Hormones and Epilepsy Through the Lifetime

Abstract
Hormones influence brain function from gestation throughout life and may affect the seizure threshold by altering neuronal excitability. Estrogen enhances and progesterone diminishes neuronal excitability experimentally, whereas testosterone and corticosteroids have less consistent effects. Hormonal effects in the CNS also depend on the region of brain in which the hormone acts. Sites of action for most steroid hormones include the hypothalamus and limbic cortex, providing a mechanism for modulating behavior and endocrine function. Seizure patterns may change at certain life stages, perhaps as a result of alterations in hormones. At puberty, epilepsy and benign rolandic epilepsy often remit, while juvenile myoclonic and photosensitive epilepsy may arise. Other types of epilepsy do not respond predictably to events in the reproductive life or to advancing age. In some women, fluctuations in hormones over the menstrual cycle appear to increase seizure vulnerability, probably reflecting changes in relative amounts of estrogen and progesterone.
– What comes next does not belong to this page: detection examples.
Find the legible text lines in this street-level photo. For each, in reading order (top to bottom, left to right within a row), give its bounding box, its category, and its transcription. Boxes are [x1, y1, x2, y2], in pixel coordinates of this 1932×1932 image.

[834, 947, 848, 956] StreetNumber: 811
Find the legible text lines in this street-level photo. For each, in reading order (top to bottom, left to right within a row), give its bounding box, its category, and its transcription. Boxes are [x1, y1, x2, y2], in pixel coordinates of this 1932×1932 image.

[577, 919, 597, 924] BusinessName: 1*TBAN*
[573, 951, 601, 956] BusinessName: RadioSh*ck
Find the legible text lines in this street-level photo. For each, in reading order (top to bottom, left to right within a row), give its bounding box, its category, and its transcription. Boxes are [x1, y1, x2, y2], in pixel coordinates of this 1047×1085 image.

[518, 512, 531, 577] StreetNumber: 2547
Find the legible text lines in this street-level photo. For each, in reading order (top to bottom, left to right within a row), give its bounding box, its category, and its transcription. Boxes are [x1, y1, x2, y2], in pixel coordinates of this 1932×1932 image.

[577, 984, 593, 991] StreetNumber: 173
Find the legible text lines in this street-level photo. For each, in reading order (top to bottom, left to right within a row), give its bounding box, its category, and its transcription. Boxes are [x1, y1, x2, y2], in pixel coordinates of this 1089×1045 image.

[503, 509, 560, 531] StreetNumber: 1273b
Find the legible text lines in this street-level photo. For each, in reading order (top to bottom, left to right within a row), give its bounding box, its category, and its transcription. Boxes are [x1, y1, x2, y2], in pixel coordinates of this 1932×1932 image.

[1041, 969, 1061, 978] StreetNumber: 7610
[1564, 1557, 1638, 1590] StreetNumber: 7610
Seizure patterns can be altered, for better or worse, during pregnancy. Whether this reflects the effects of hormones or changes in levels of antiepileptic drugs is not resolved. More information is needed about changes in established epilepsy at menopause and in the elderly. Better understanding of endocrine effects on seizures over a lifetime should lead to more effective epilepsy therapies.